:: DOCUMENT ::
The Company had funds in excess of the $ 250,000 Federal Deposit Insurance Corporation’s (FDIC) insured limits. The company has funds on deposit with a major bank and does not believe that there is a concentration of risk factor. There is no concentration of risk regarding accounts receivable, as any single receivable is not material and there are offsetting related payables.

 

NOTE 7 - CAPITAL TRANSACTIONS

 

On December 14, 2011 the Registrant had announced and stated in the December 14, 2011, Form 8-K that the Company had made a transaction with Queste Capital for the purchase of shares from existing shareholders. The material agreement between AAA and Queste called for a purchase of stock by Queste from AAA that would have resulted in Queste owning 95% of the issued and outstanding shares of common stock. All other material matters were set forth in the original 8-k filing of December 14, 2011.

 

The Company subsequently identified that there was a cancellation of such agreement with Queste Capital, and pursuant to the terms of the agreement. The parties subsequently mutually agreed that the agreement was void as of January 17, 2012. On March 2, 2012, the Company announced the cancellation of the agreement and that the shares of common stock which had been in the amount of 106,088,552 shares which were issued for such purchase would be returned from escrow with the escrow agent. On May 2, 2012, such shares were returned from the Escrow agent and were cancelled from the issued shares of the Company.

:: GIVEN EXERCISE A ::
List each distinct calendar date that appears in the financial notes excerpt.

:: DATA ::
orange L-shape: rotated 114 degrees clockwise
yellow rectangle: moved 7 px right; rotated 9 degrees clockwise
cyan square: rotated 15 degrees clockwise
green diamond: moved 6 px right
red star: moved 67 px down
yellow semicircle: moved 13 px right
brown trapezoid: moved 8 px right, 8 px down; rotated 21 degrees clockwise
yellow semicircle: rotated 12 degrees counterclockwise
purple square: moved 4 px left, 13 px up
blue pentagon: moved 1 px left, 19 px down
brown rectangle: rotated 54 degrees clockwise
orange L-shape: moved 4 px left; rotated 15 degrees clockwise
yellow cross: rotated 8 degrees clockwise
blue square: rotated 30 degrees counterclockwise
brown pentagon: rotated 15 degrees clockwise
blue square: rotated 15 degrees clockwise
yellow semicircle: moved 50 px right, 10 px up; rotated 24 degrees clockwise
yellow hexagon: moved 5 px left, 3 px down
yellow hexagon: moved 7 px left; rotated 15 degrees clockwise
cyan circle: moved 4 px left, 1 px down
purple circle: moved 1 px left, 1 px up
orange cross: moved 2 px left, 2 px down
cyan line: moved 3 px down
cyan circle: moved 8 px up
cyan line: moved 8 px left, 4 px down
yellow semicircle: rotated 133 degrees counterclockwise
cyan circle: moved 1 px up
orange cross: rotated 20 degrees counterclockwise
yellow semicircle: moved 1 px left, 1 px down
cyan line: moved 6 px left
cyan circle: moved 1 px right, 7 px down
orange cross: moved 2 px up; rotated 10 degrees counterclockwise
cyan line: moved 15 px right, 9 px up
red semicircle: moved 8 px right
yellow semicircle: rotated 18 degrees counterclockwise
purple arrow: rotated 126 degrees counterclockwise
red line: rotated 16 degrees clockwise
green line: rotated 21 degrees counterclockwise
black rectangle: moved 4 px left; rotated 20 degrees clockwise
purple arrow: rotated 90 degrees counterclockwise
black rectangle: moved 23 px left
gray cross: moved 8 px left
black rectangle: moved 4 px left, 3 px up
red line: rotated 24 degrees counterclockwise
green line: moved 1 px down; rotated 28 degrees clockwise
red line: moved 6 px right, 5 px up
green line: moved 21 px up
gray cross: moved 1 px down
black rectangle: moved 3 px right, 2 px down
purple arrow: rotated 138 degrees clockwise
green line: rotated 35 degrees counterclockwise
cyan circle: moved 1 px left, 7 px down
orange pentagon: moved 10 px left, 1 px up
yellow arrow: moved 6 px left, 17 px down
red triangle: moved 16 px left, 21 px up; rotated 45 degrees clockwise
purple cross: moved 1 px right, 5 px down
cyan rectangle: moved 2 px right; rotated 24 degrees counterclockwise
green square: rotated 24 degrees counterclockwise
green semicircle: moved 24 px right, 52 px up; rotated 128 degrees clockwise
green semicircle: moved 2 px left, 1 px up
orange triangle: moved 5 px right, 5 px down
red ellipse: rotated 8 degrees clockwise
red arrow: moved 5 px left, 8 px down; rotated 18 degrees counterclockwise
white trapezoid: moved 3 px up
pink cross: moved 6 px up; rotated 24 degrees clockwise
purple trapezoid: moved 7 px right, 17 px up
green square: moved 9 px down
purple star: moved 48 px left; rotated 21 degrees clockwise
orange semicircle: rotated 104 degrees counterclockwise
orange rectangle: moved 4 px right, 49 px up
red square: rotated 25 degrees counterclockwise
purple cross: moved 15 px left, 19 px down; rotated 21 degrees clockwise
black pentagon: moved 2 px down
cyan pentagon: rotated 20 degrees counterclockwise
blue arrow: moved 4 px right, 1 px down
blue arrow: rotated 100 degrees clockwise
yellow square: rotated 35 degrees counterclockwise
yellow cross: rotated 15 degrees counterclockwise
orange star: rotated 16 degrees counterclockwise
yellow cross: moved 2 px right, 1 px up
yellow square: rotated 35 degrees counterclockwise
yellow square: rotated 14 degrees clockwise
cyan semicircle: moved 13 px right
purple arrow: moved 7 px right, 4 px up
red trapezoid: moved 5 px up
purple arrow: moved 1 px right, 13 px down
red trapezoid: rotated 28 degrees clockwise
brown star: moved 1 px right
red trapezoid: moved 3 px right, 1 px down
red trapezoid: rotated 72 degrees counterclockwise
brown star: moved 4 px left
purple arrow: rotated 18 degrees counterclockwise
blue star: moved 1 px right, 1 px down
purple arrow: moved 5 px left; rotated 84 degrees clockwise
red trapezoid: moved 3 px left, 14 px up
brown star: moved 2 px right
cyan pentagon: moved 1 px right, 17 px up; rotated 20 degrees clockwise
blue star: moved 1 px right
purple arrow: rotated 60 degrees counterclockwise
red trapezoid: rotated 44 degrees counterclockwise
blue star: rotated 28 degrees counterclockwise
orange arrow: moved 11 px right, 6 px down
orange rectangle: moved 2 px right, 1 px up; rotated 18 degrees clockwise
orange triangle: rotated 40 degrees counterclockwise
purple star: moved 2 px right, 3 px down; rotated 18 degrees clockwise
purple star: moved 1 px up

:: GIVEN EXERCISE B ::
Reproduce the rows verbatim, from the first row through the row that contains "gray cross: moved 8 px left".

:: EXERCISE SOLUTION A ::
- December 14, 2011
- January 17, 2012
- March 2, 2012
- May 2, 2012

:: EXERCISE SOLUTION B ::
orange L-shape: rotated 114 degrees clockwise
yellow rectangle: moved 7 px right; rotated 9 degrees clockwise
cyan square: rotated 15 degrees clockwise
green diamond: moved 6 px right
red star: moved 67 px down
yellow semicircle: moved 13 px right
brown trapezoid: moved 8 px right, 8 px down; rotated 21 degrees clockwise
yellow semicircle: rotated 12 degrees counterclockwise
purple square: moved 4 px left, 13 px up
blue pentagon: moved 1 px left, 19 px down
brown rectangle: rotated 54 degrees clockwise
orange L-shape: moved 4 px left; rotated 15 degrees clockwise
yellow cross: rotated 8 degrees clockwise
blue square: rotated 30 degrees counterclockwise
brown pentagon: rotated 15 degrees clockwise
blue square: rotated 15 degrees clockwise
yellow semicircle: moved 50 px right, 10 px up; rotated 24 degrees clockwise
yellow hexagon: moved 5 px left, 3 px down
yellow hexagon: moved 7 px left; rotated 15 degrees clockwise
cyan circle: moved 4 px left, 1 px down
purple circle: moved 1 px left, 1 px up
orange cross: moved 2 px left, 2 px down
cyan line: moved 3 px down
cyan circle: moved 8 px up
cyan line: moved 8 px left, 4 px down
yellow semicircle: rotated 133 degrees counterclockwise
cyan circle: moved 1 px up
orange cross: rotated 20 degrees counterclockwise
yellow semicircle: moved 1 px left, 1 px down
cyan line: moved 6 px left
cyan circle: moved 1 px right, 7 px down
orange cross: moved 2 px up; rotated 10 degrees counterclockwise
cyan line: moved 15 px right, 9 px up
red semicircle: moved 8 px right
yellow semicircle: rotated 18 degrees counterclockwise
purple arrow: rotated 126 degrees counterclockwise
red line: rotated 16 degrees clockwise
green line: rotated 21 degrees counterclockwise
black rectangle: moved 4 px left; rotated 20 degrees clockwise
purple arrow: rotated 90 degrees counterclockwise
black rectangle: moved 23 px left
gray cross: moved 8 px left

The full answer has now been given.